PROVIDED TEXT:

/---

An easy stroll that should have taken about three hours but
ended up taking six. We all got a drenching.
This time I was determined for things to
be different. I had come with a mountain bike - speedy access
to the tops and back down again in case of trouble. A pink sun
bathed the snowy hillsides in early morning light and I knew
it would be a good day - the shortest day of the year. The trails
were perfect - low temperatures left the ground crunchy and
traction was good. Rocks are rare in my North Downs backyard
so it was good to feel them pounding through the bike into my
computer-operator's arms.
As
I dropped into Longsleddale and trawled the map for the bridleway
south down the western edge of the valley I noticed a sagging
feeling in the back of the bike. Puncture! Thorns weren't something
I expected to find in the Lake District rockfest so I was shocked
as the air escaped. Luckily the Cyclist's Best Friend had stowed
away in my pack and ten minutes later I was back on the grind
with a brand new tube.
But that day the mountains were in control.
The front flatted as I washed through a frozen puddle. A patch
was needed and as the glue dried I crammed a pork and mango
chutney sarnie into my mouth catching up on calories. But when
moved off the back tyre had gone down. That familiar feeling
of something out there being against me threatened to take over,
but I pushed it aside and searched for the thorn. There it was
- sticking through a block in the tread, its wicked grin spurring
a warm anger.
Now
this is where it all started to go wrong, because instead of
snapping off the point I should have dug it out with the old
Swiss Army knife. But it was a bit cold for fiddling around
so I just patched the tube and got ready to go. But oh no, the
front had gone down. A look to the heavens and high snow covered
peaks brought no response, so I got on with the job and mended
the tube again.

\---

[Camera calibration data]

/---

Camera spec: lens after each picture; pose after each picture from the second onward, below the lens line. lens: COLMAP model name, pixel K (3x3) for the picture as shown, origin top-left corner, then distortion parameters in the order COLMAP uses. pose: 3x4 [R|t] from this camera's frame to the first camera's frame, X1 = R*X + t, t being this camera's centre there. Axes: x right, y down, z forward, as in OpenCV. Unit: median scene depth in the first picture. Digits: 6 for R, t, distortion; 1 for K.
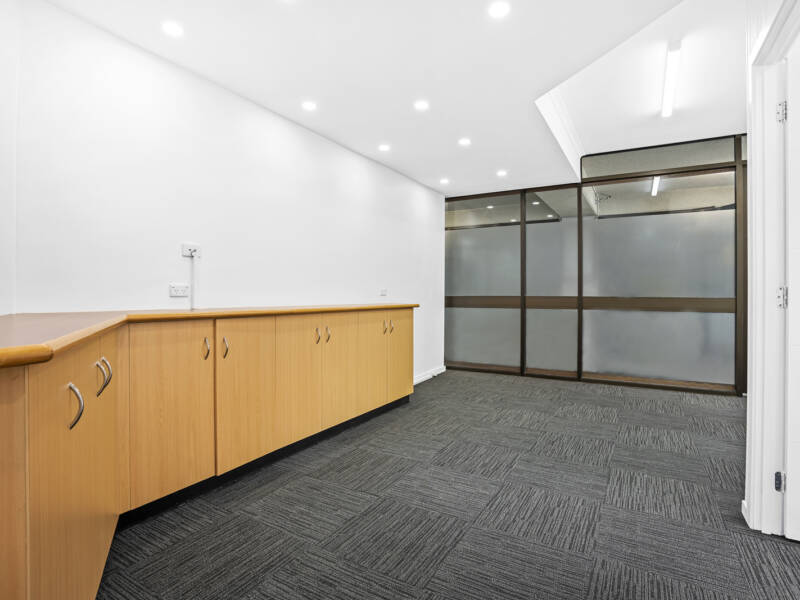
lens RADIAL K [[421.3, 0, 398.5], [0, 421.3, 295.1], [0, 0, 1]] dist [-0.037306, -0.000892]
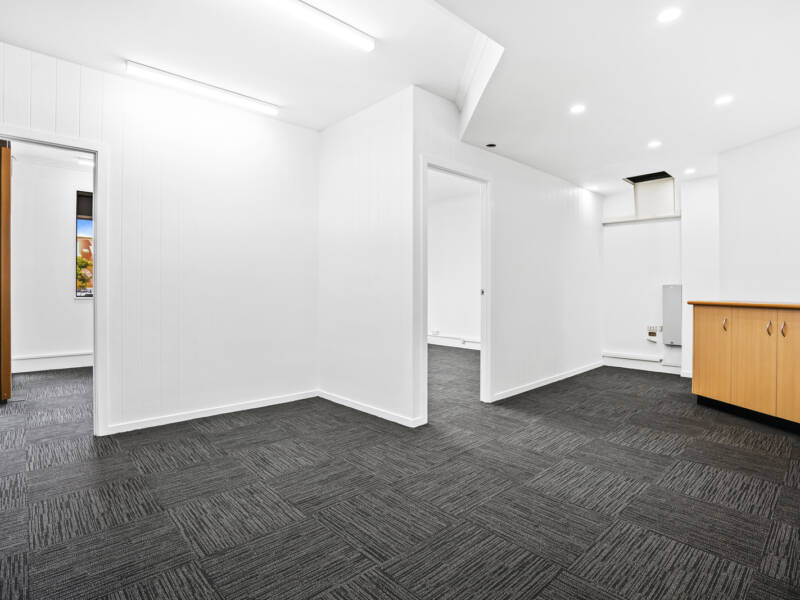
lens RADIAL K [[421.3, 0, 400.0], [0, 421.3, 296.1], [0, 0, 1]] dist [-0.037306, -0.000892]
pose [[-0.956009, -0.002665, 0.293326, 0.313444], [-0.000033, 0.999960, 0.008977, -0.003159], [-0.293338, 0.008572, -0.955970, 1.987217]]
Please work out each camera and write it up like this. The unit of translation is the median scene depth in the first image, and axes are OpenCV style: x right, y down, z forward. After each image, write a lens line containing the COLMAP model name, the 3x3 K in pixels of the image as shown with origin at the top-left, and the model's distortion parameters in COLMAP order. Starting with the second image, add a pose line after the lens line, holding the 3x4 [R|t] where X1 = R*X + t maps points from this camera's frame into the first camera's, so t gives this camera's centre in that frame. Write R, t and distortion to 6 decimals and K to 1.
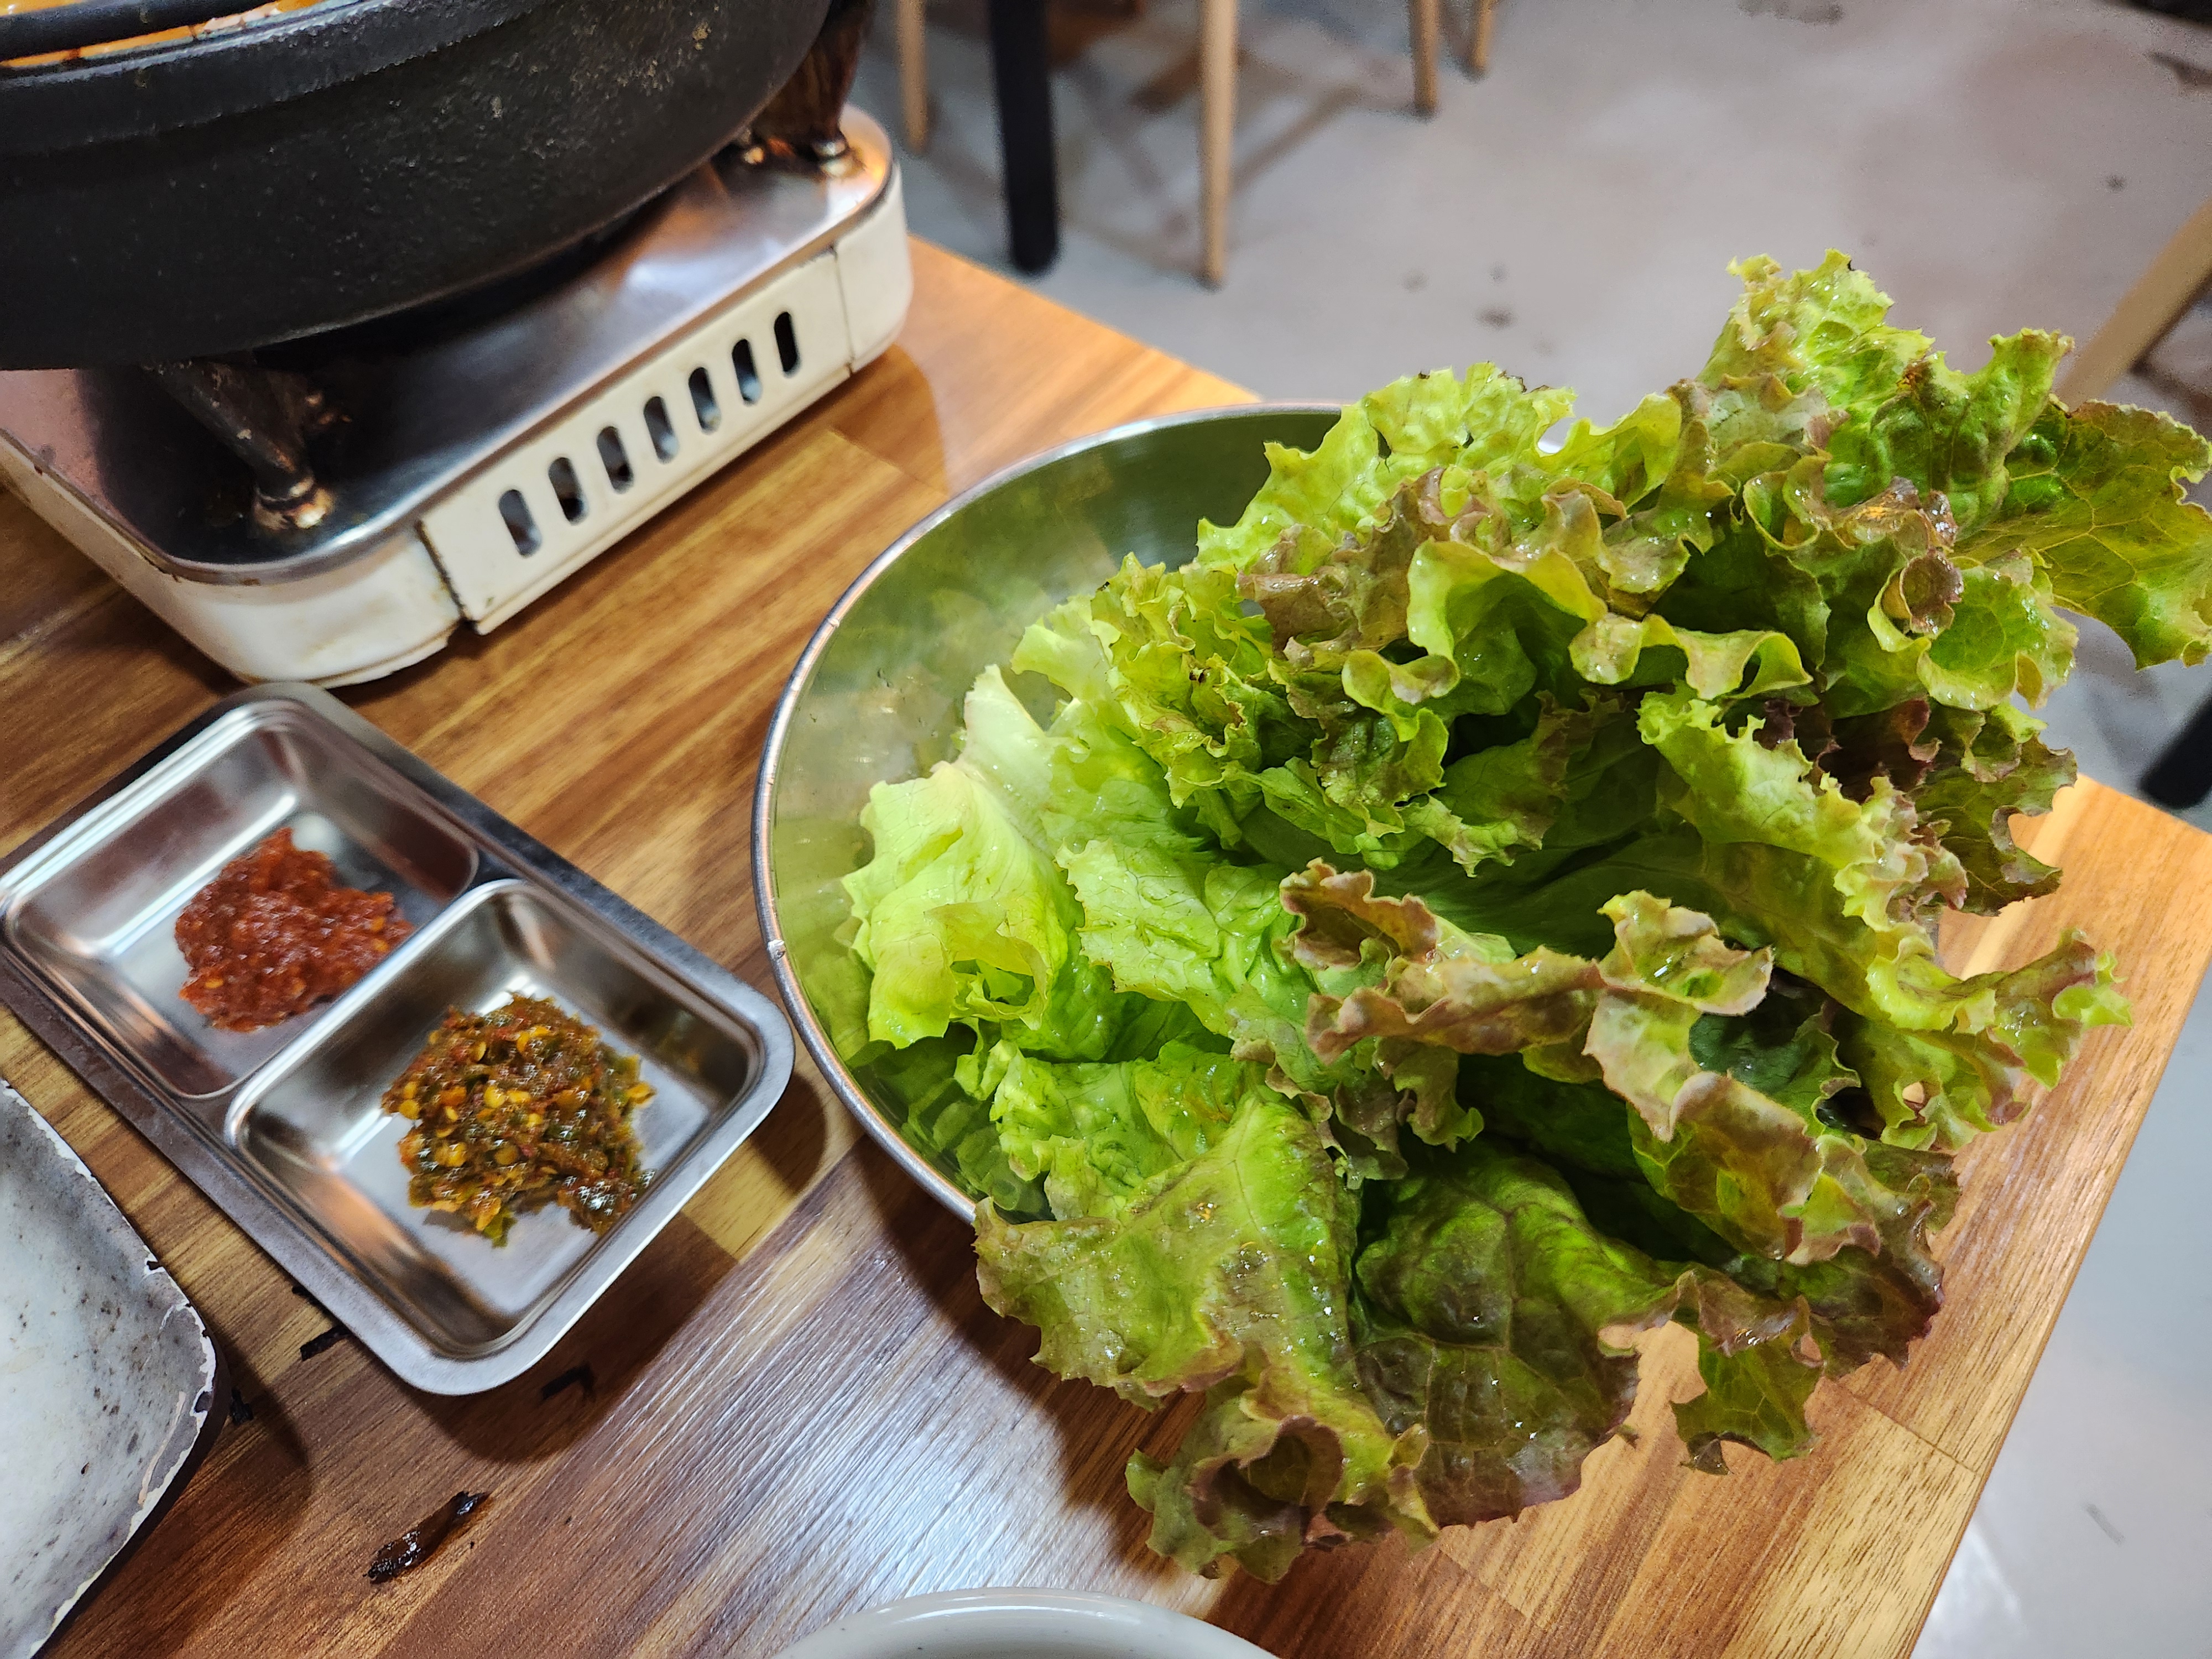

\---

TASK 1: In the mountain bike account, what did the narrator eat while the patch glue dried?
TASK 2: Rewrite the part of the mountain bike account starting at "This time I" and ending at "computer-operator's arms.", replacing "pink sun" with "golden sun".
TASK 3: Write the next part of the mountain bike account, picking up after its final sentence.

REPLY 1: A pork and mango chutney sarnie.

REPLY 2:
This time I was determined for things to
be different. I had come with a mountain bike - speedy access
to the tops and back down again in case of trouble. A golden sun
bathed the snowy hillsides in early morning light and I knew
it would be a good day - the shortest day of the year. The trails
were perfect - low temperatures left the ground crunchy and
traction was good. Rocks are rare in my North Downs backyard
so it was good to feel them pounding through the bike into my
computer-operator's arms.

REPLY 3:
But now that I was really cold and well
down the road to being cheesed off it would have been too good
to get going. Of course. I had another puncture. The un-dug-out
thorn was languishing in the warmth of my rear tyre, while I
stood around pumping air into a Swiss cheese. "Right, that's
it," I told myself. "Any more blowouts and I'm walking
back to the car and calling it a day." My prayers were
quickly answered and I was soon on my way.
But if you think that just because I'd expressed
some kind of sentiment to the gods above that they were going
to have mercy on me, think again. Blowout number five happened
on the least-thorny piece of ground I've ever seen. There was
nothing sharp there to cause it either, or hard. It was all
squashy moorland. My resident thorn was having one for the road,
and final it would be. I rested up behind a rock out of the
wind, and devised the Masterplan. I
needed something thick to place next to the tyre to protect
the tube from my little spiky friend. It was too cold to remove
any items of clothing, and I didn't have any thick tape or five
pound notes on me which would have done the trick. Doomed.
But wait. Surely a banana skin would provide
adequate insurance against another flat. Thick, spreadable and
easy to come by in the middle of the Cumbrian hills. I checked
my pack for said bendy yellow monkey food. Bullseye! I scoffed
the contents of the yellowed prophylactic and inserted the skin
twixt tyre and tube, pumped away and held my breath. Still holding.
Still holding. The tyre stayed firm.